明けの紫の光の中、ボルドーが優しく笑う。

しかしミュウは目を伏せた。


「ごめん…なさい」


分からない、という状況に心底嫌気が差したのだろう。

目に涙が溜まっている。


「ごめんなさい…私…貴方のこと、分かりません…」

一粒、二粒と続き次々に雫が落ちた。


「貴女が泣くことはありませんよ」

笑みを崩さず、ボルドーが人差し指でミュウの涙を拭う。

「貴女には笑っていて欲しい」

顔を上げ、少々無理矢理だがにっこり笑うミュウ。


「さあラルム様、荷物を用意しておきましたよ。【証】は持ちましたか?」


ボルドーがラルムに向き直った。


「はい」


返事をしながら首にかけた乳白色の石を握りしめる。

「先生、一つだけ聞いてもよろしいですか」


ミュウが嬉しそうに花や鳥を眺めているのを横に見やりながら、ラルムが尋ねた。


「何でしょう?」

「先生は───ジーヴル一族は、何者なんですか」


少しの間。

ラルムにはひどく長く感じた。

やがてボルドーがゆっくり口を開く。

「……時を、操る者です」
そういう能力───魔力があるのか。


「私たちが虚無にかかると結晶になって散らばるのは、そのためです。
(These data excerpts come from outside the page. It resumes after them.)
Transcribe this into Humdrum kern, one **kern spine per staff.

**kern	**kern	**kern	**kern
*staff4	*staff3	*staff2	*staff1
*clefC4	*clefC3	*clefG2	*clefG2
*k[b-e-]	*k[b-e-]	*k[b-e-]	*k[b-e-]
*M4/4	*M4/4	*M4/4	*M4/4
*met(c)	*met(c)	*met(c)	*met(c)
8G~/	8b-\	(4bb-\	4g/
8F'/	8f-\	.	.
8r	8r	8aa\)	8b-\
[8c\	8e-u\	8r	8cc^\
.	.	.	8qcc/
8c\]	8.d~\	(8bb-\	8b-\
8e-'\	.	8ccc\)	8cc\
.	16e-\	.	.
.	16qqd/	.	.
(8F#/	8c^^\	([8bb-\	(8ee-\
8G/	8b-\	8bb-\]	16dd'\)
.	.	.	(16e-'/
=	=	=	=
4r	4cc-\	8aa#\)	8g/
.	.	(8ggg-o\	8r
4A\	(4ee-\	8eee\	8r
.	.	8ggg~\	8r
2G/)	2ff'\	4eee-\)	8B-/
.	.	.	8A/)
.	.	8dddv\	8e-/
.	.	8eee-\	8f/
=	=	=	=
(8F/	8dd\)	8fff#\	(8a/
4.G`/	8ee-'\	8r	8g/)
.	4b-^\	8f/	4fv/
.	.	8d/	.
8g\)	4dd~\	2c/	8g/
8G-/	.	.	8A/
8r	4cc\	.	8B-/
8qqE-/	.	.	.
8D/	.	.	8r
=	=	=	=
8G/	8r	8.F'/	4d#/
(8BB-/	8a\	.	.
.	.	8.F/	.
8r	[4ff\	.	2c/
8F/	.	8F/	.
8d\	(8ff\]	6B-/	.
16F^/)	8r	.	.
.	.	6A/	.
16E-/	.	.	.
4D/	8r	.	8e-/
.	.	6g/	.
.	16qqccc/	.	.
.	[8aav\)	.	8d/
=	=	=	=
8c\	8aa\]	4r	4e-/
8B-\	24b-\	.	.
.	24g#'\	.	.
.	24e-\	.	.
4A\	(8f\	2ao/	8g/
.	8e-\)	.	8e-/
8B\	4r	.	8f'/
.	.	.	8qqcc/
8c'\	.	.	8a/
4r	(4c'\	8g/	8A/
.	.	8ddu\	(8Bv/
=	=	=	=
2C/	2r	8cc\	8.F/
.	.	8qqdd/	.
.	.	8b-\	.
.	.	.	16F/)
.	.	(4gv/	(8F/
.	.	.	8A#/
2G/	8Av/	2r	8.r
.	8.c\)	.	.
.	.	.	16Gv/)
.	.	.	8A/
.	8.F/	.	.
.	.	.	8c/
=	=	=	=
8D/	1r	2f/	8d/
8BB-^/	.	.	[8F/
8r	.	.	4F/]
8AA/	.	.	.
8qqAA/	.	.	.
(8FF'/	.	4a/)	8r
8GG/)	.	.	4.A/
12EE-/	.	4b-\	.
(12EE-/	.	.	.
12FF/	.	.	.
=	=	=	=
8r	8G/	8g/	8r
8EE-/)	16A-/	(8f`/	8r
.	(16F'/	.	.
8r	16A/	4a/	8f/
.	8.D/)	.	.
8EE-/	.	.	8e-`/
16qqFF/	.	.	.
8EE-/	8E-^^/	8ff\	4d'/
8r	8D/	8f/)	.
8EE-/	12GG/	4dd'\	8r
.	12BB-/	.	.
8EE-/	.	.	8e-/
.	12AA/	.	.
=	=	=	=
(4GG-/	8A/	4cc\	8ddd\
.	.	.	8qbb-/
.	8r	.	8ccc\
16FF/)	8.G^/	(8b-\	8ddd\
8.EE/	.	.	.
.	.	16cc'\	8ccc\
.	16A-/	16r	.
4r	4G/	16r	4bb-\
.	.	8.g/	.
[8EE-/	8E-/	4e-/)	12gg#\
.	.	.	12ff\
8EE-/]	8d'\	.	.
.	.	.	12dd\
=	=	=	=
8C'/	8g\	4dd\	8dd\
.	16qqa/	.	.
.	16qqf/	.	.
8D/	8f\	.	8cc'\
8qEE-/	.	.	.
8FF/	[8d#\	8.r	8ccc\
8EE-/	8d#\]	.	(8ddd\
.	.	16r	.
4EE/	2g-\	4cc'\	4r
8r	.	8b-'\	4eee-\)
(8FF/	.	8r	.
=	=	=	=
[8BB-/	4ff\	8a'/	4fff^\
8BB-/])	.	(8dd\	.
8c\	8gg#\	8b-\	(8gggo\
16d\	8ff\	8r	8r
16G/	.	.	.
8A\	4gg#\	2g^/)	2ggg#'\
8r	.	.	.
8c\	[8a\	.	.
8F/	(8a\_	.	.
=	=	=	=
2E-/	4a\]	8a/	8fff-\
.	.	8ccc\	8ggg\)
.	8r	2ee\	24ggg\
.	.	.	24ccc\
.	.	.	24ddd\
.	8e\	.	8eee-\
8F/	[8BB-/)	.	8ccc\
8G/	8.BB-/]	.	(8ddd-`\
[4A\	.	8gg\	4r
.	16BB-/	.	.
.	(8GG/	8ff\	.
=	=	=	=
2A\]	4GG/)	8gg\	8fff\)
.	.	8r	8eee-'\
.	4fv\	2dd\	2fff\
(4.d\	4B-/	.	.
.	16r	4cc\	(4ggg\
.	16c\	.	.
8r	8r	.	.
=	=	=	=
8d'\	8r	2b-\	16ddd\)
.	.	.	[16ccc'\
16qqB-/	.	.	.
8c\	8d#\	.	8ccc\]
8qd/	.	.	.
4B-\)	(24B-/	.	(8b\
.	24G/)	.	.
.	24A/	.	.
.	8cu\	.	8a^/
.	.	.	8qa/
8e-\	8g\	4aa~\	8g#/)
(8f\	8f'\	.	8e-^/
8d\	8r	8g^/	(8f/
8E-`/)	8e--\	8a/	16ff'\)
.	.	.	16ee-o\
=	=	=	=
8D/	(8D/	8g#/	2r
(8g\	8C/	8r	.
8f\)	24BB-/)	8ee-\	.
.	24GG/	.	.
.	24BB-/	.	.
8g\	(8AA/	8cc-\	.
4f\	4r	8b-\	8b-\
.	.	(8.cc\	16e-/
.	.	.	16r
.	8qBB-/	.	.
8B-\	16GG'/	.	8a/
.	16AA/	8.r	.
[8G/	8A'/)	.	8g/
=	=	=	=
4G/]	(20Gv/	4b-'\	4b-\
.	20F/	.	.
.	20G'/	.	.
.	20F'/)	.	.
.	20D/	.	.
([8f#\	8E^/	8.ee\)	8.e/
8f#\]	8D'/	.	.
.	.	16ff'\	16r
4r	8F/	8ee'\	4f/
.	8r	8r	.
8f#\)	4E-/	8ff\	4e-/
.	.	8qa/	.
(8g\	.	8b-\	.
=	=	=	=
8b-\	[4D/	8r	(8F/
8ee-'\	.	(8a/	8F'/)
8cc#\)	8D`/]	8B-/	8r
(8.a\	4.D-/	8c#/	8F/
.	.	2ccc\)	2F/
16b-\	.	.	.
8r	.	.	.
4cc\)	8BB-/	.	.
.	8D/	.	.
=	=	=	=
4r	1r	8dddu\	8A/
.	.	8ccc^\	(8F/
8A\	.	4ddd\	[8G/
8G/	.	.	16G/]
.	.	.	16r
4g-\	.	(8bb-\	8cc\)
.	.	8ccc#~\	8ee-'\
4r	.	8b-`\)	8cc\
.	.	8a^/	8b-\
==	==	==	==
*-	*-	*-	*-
様々な【思い】が結晶となり、散らばる。…ああ。ミュウは一族の中でも秀でているのですよ」


「秀でている、とは…」


「治癒力が高い。ミュウの涙には高い治癒力が備わっています。しかしミュウは簡単には泣かない娘です───本当に【想った】時、以外では」 


ミュウをお願い致します、と深々と頭を下げる一人の父親。


「必ず、元に戻します」


ラルムは力強く誓い、荷物を受け取ってミュウの手を取った。